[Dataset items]
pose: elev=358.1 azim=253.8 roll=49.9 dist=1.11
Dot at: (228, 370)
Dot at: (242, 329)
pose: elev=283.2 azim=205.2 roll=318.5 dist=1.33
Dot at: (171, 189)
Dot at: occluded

_Given instruction_:
Write out each of the items above line for line, unchanged.

_The response_:
pose: elev=358.1 azim=253.8 roll=49.9 dist=1.11
Dot at: (228, 370)
Dot at: (242, 329)
pose: elev=283.2 azim=205.2 roll=318.5 dist=1.33
Dot at: (171, 189)
Dot at: occluded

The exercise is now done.